Le prêt-relais fait peur à de nombreux propriétaires : ont-ils raison de chercher à l'éviter ?
Faire coïncider la revente d’un logement et l’achat d’un nouveau, c’est souvent mission impossible. La solution ? Le prêt-relais. Le principal frein pour y recourir, c'est qu'il traîne une réputation de crédit risqué. Est-elle justifiée ? Pour certaines raisons, oui, mais rassurez-vous : il existe d'autres solutions de financement. Le point en détail.
Comment fonctionne le prêt-relais ?
Le principe du prêt-relais est simple : la banque vous avance une partie de la somme nécessaire pour acheter le nouveau bien. L’avance correspond à 60 à 80 % de la valeur du logement en vente, après déduction du capital restant dû du crédit en cours.
Vous assumez donc deux mensualités d’emprunt. Vous disposez d’un délai de 1 à 2 ans pour rembourser le prêt-relais, que vous solderez lors de la revente.
Quels sont les risques du prêt-relais ?
Un taux d’emprunt élevé
Le prêt-relais est consenti sur une courte durée, mais à un taux plus élevé qu’un emprunt classique. En conséquence, le coût global du financement augmente. Il existe tout de même un garde-fou : l'établissement prêteur doit respecter le taux d’usure, fixé actuellement à 6,2 %.
Ne pas trouver d'acheteur dans le délai imparti
Le principal risque du prêt-relais, c’est de ne pas trouver d’acquéreur dans le délai d’un ou deux ans. La banque peut alors :
- rallonger la durée de remboursement d’une année supplémentaire, si vous étiez parti sur un an,
- transformer le prêt-relais en prêt immobilier classique, avec une condition : que votre taux d’endettement restant soit suffisant,
- saisir et revendre le bien immobilier pour solder le capital (en dernier recours).
Vendre son bien moins cher que l’estimation initiale
Vous devez fournir des estimations de votre bien actuel, sur lesquelles le montant de l’avance sera calculé. Le danger, c’est que l’estimation soit trop optimiste.

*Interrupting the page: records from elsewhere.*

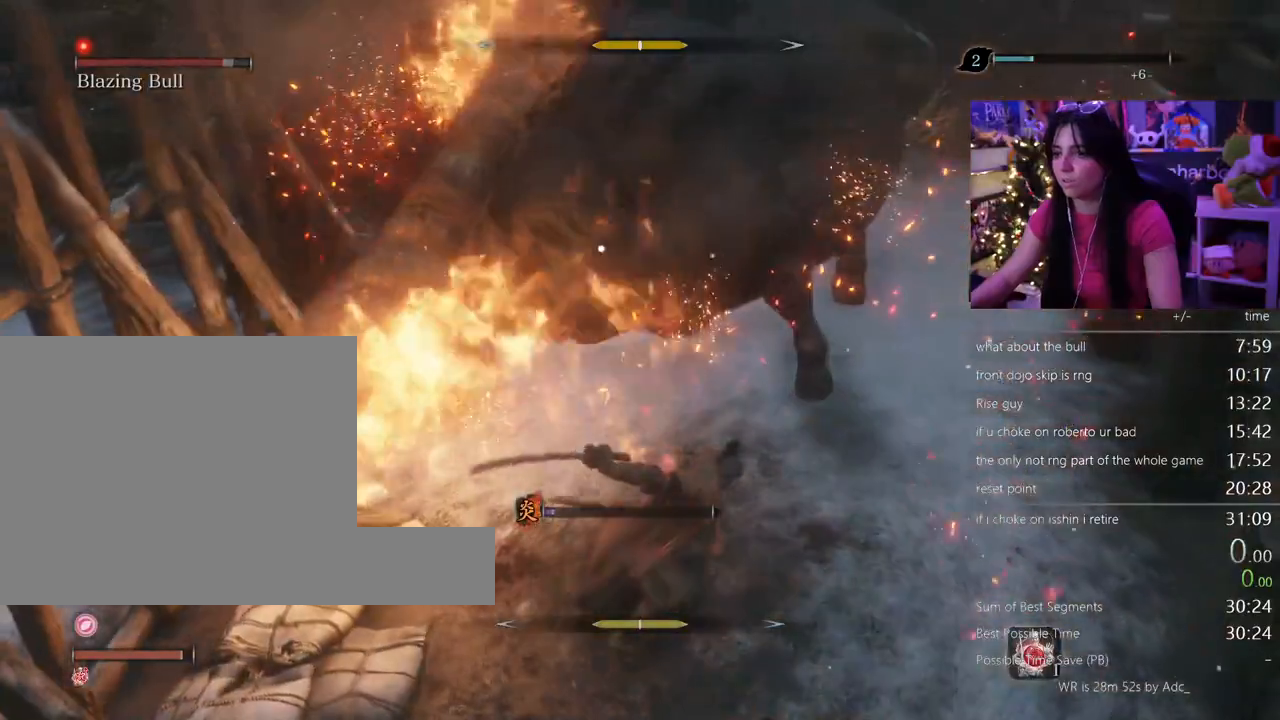
{"keys": [], "mouse": [], "events": []}
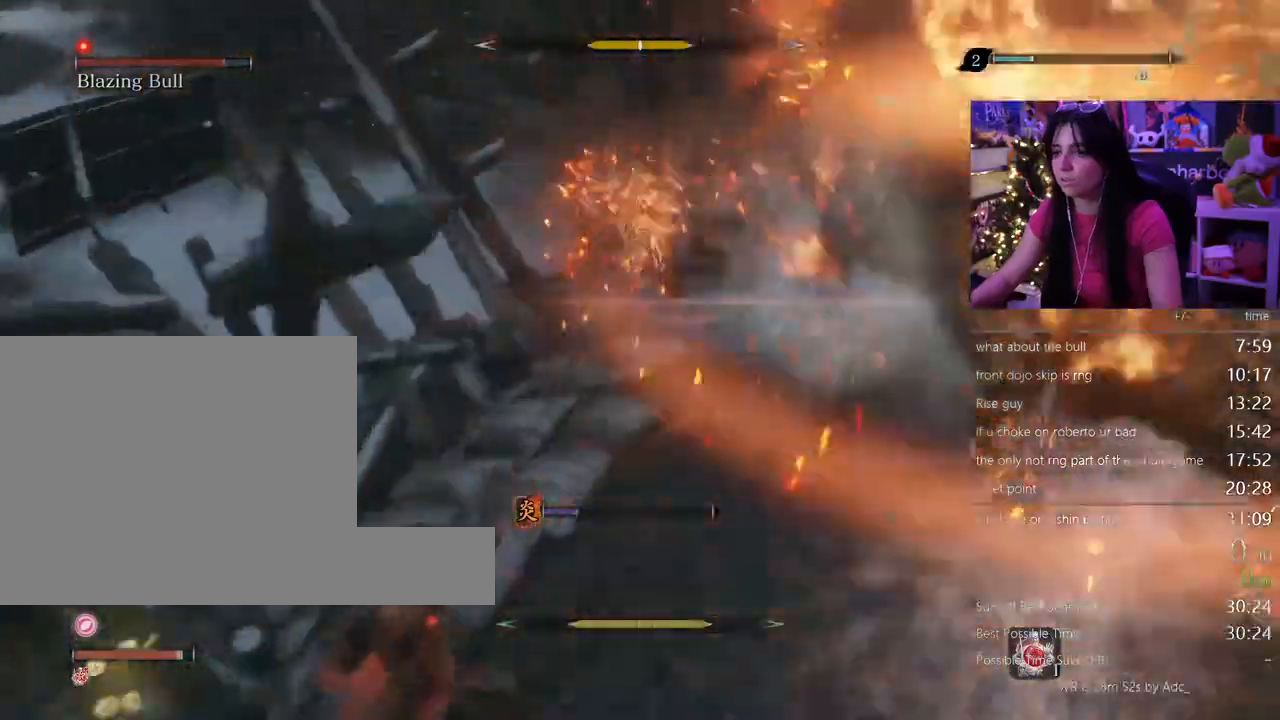
{"keys": [], "mouse": [], "events": []}
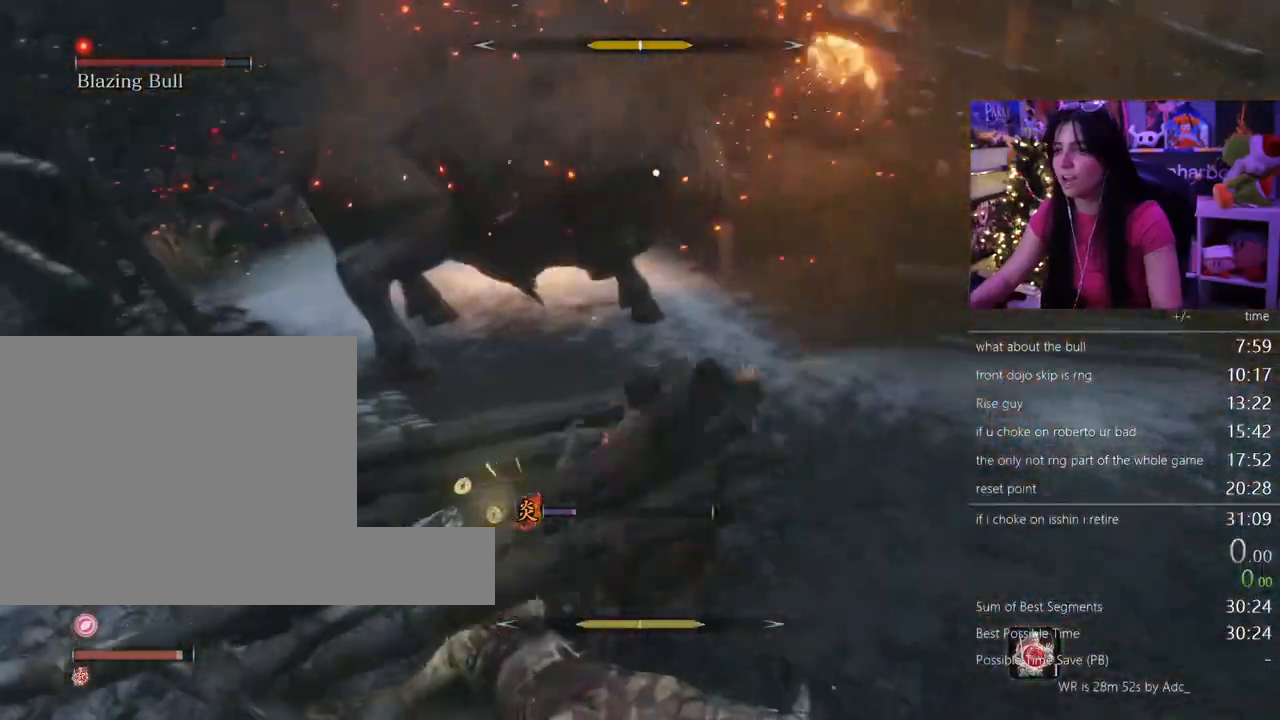
{"keys": [], "mouse": [], "events": []}
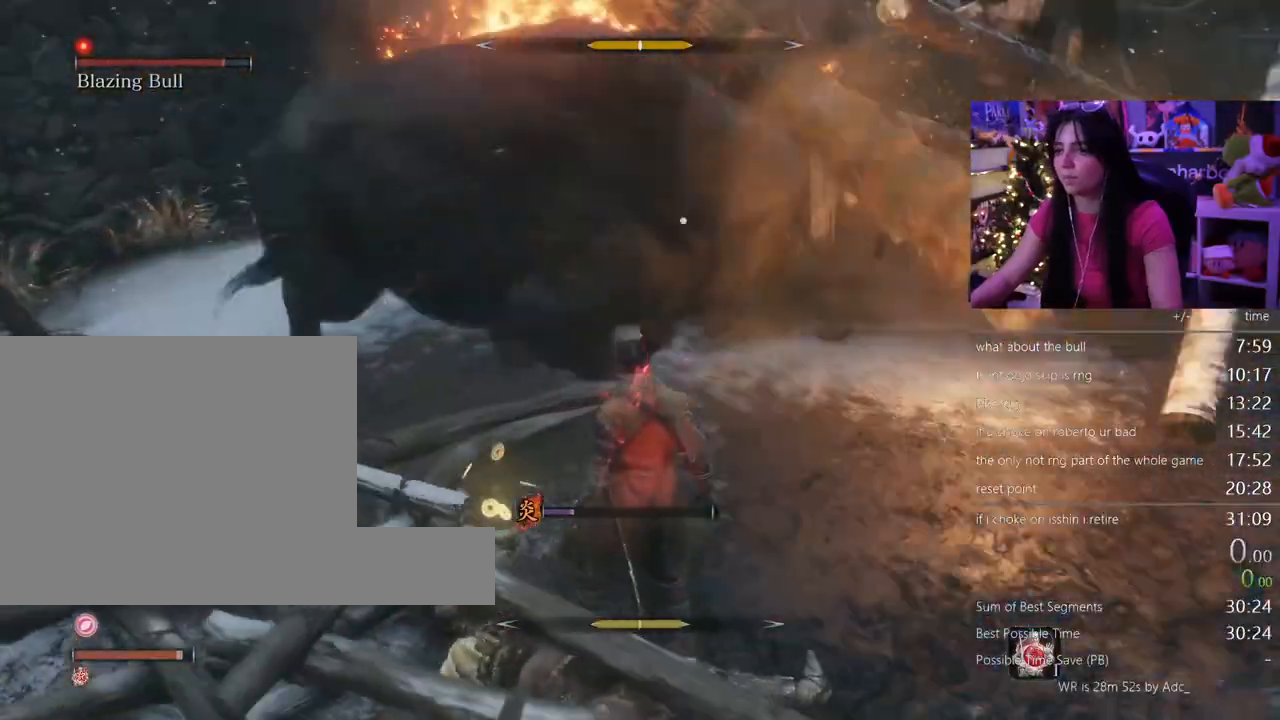
{"keys": ["w"], "mouse": [], "events": [[150, "w", "down"]]}
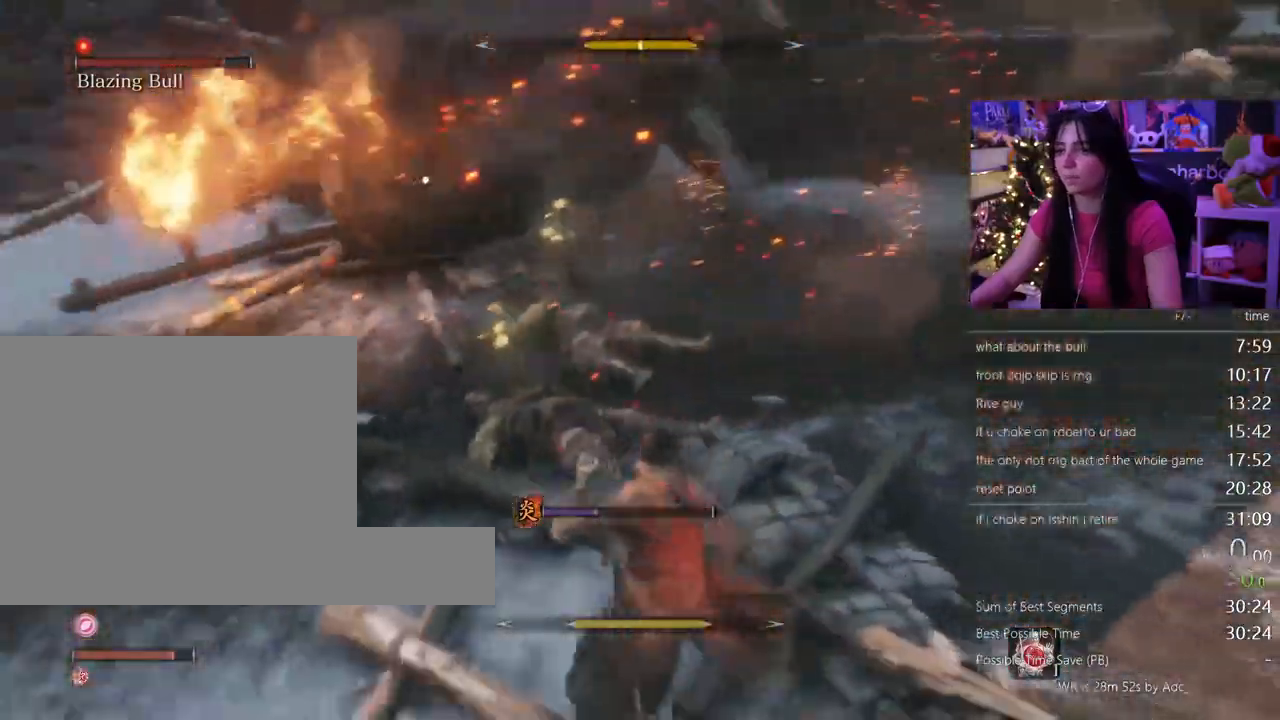
{"keys": ["w"], "mouse": [], "events": []}
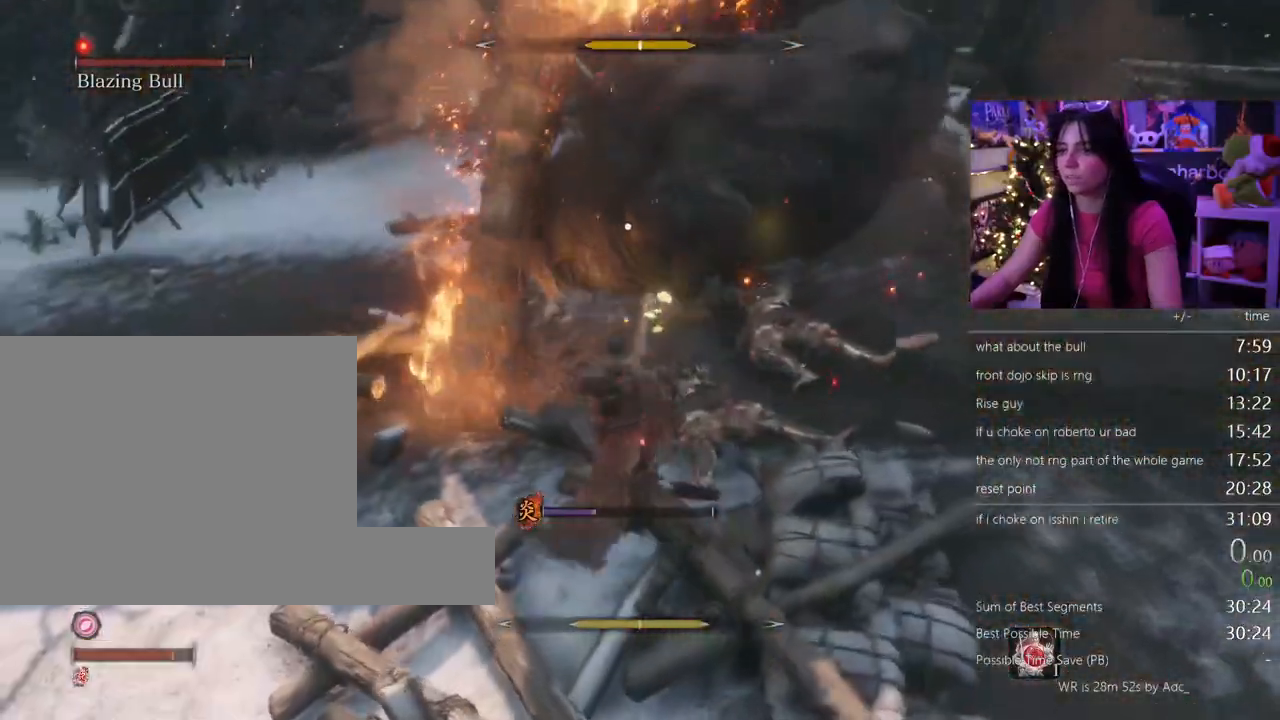
{"keys": ["w"], "mouse": [], "events": []}
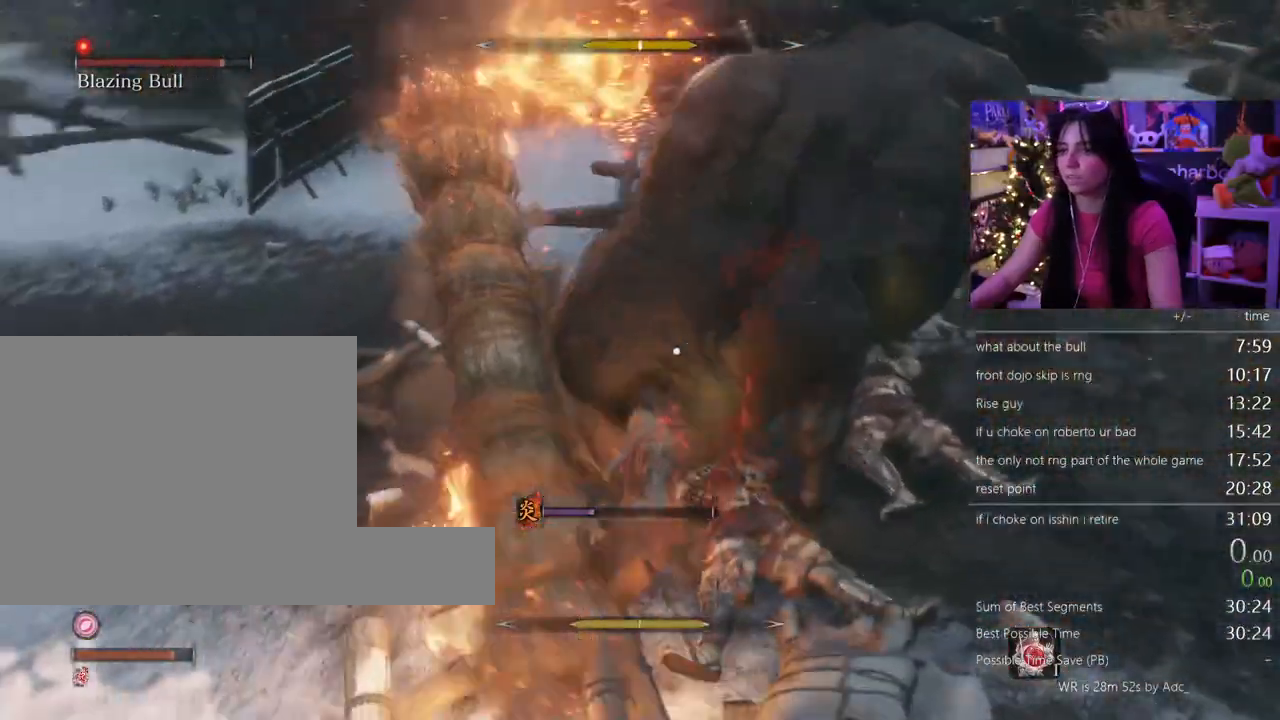
{"keys": ["w"], "mouse": [], "events": []}
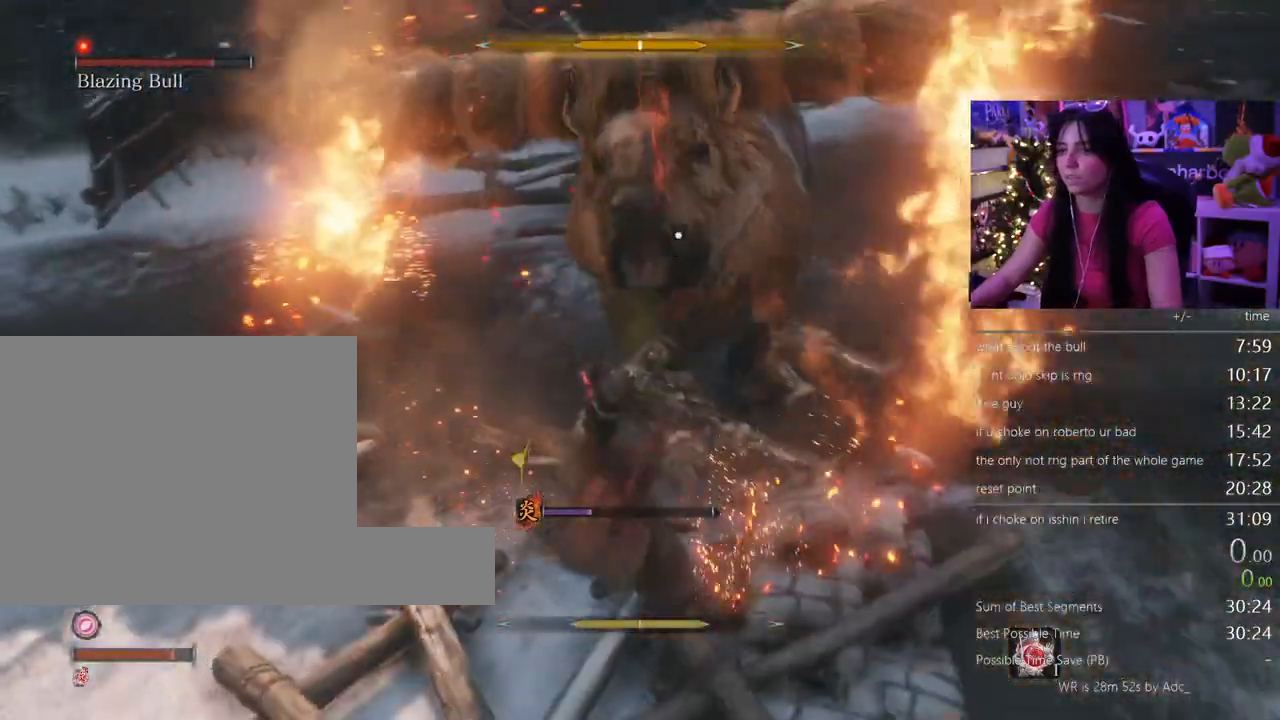
{"keys": ["w"], "mouse": [], "events": []}
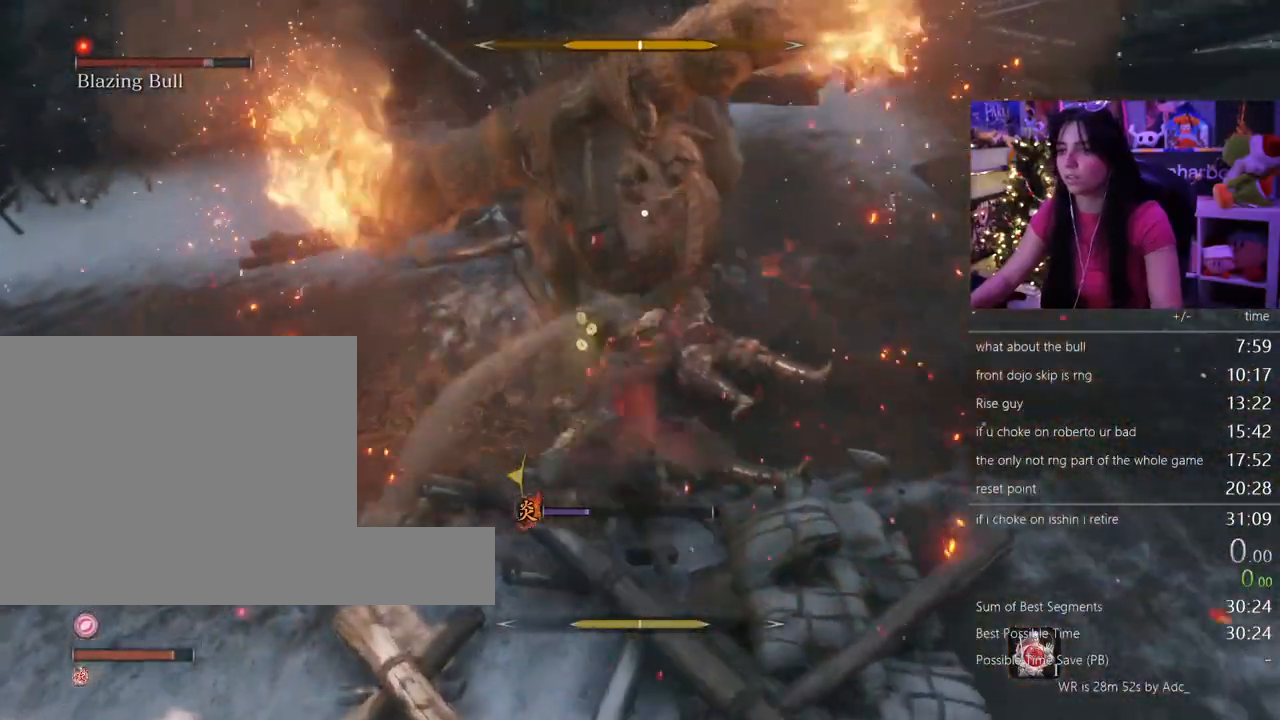
{"keys": ["w"], "mouse": [], "events": []}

S’il vous faut baisser le prix de vente, vous devrez payer de votre poche l’écart avec le capital emprunté.
Quelles questions se poser avant de signer une offre de prêt-relais ?
Prêt-relais sec ou prêt-relais adossé ?
Dans le cadre d’un prêt-relais sec, le montant estimé de la vente couvrira intégralement le capital emprunté. Cette formule est donc relativement protectrice.
Cependant, si vous souhaitez acheter plus grand ou plus cher, vous aurez alors besoin d’un prêt-relais adossé. Comme son nom l’indique, celui-ci est complété par un autre prêt immobilier. À la clé, de possibles difficultés à assumer les deux mensualités, si la vente vient à traîner.
Franchise partielle ou franchise totale ?
Avec la franchise partielle, vous remboursez les intérêts du prêt-relais jusqu’à la vente du bien.
En franchise totale, vous ne payez pas les intérêts, seulement les primes de l’assurance emprunteur. Problème : les intérêts sont capitalisés et produisent à leur tour des intérêts. L’opération revient donc plus cher.
Comment bien estimer mon bien immobilier ?
L’estimation servira de base au calcul du montant du prêt-relais. L’idéal reste de recourir à plusieurs professionnels pour la réaliser et de retenir un scénario réaliste.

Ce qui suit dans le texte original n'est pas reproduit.